You always go by grate level temperature. Your smoking temperature can vary from 225 all the way up to 275. A nice size of meat will take anyway between 8 to 12 hours. You should tell if it's done by internal temperature which should be 190-200 for pulled pork. The key is letting it rest after cooking so the juices can redistribute in the meat

Hope this helps!


----------



## arifin (Dec 7, 2018)

smokinq13 said:


> You always go by grate level temperature. Your smoking temperature can vary from 225 all the way up to 275. A nice size of meat will take anyway between 8 to 12 hours. You should tell if it's done by internal temperature which should be 190-200 for pulled pork. The key is letting it rest after cooking so the juices can redistribute in the meat
> 
> Hope this helps!


ok got it ,master :-)


----------



## Dutch (Dec 7, 2018)

arifin when I smoke butts, I shoot for a grate temp of 230°-250° F and I plan on 1 1/2 hours per pound. The most repeated phrase here at SMF when cooking intact muscle meats is "Cook to internal temperature, not time".


----------



## gmc2003 (Dec 7, 2018)

Search the snake method for smoking on a kettle. As stated above butts are forgiving and smoking temps can vary from low 225* to 300*+. A properly set up charcoal snake should last about 8 to 10 hours.

Let us know how it goes

Chris


----------



## arifin (Dec 11, 2018)

dutch said:


> arifin when I smoke butts, I shoot for a grate temp of 230°-250° F and I plan on 1 1/2 hours per pound. The most repeated phrase here at SMF when cooking intact muscle meats is "Cook to internal temperature, not time".

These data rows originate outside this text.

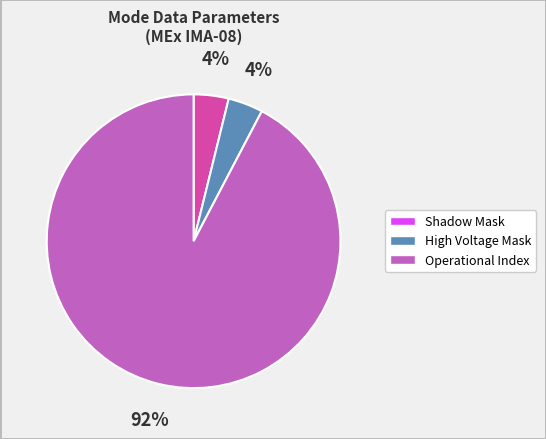

How many segments does this pie chart have?

3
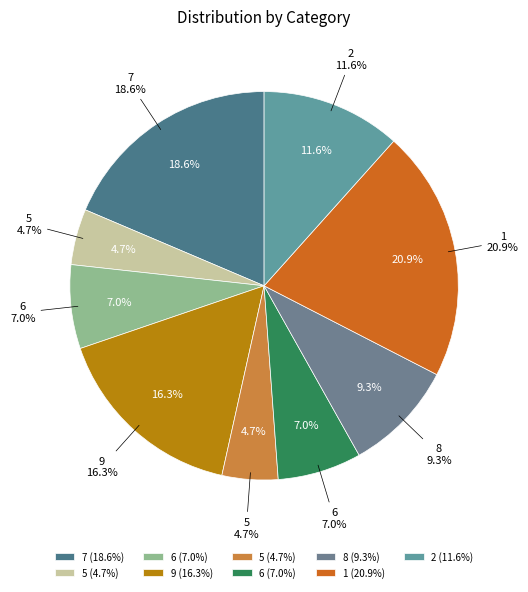

Which category has the smallest portion of the pie?

5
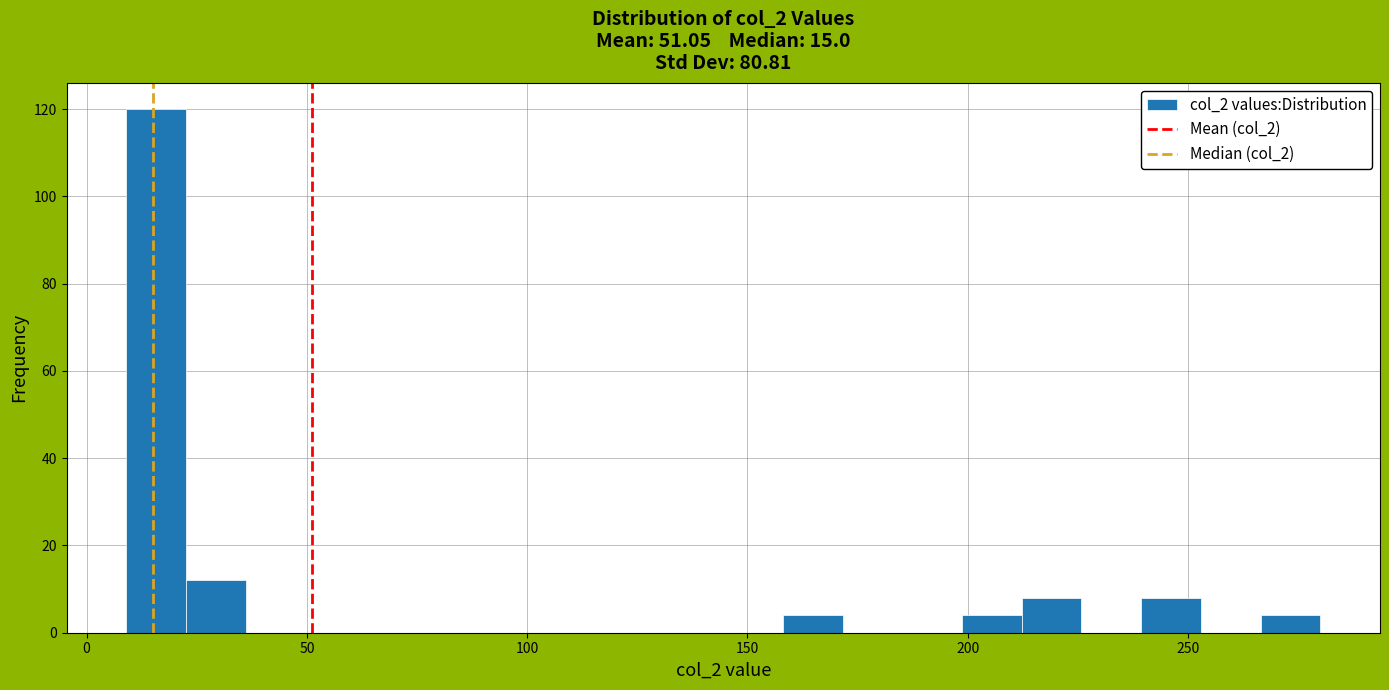

Around what value on the x-axis is the tallest bar? Give the approximate position of its centre, as read against the axis.

15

oh,,the meat temperature is the point..thanks master


----------



## arifin (Dec 11, 2018)

gmc2003 said:


> Search the snake method for smoking on a kettle. As stated above butts are forgiving and smoking temps can vary from low 225* to 300*+. A properly set up charcoal snake should last about 8 to 10 hours.
> 
> Let us know how it goes
> 
> Chris


ok master, i will,,many thanks master


----------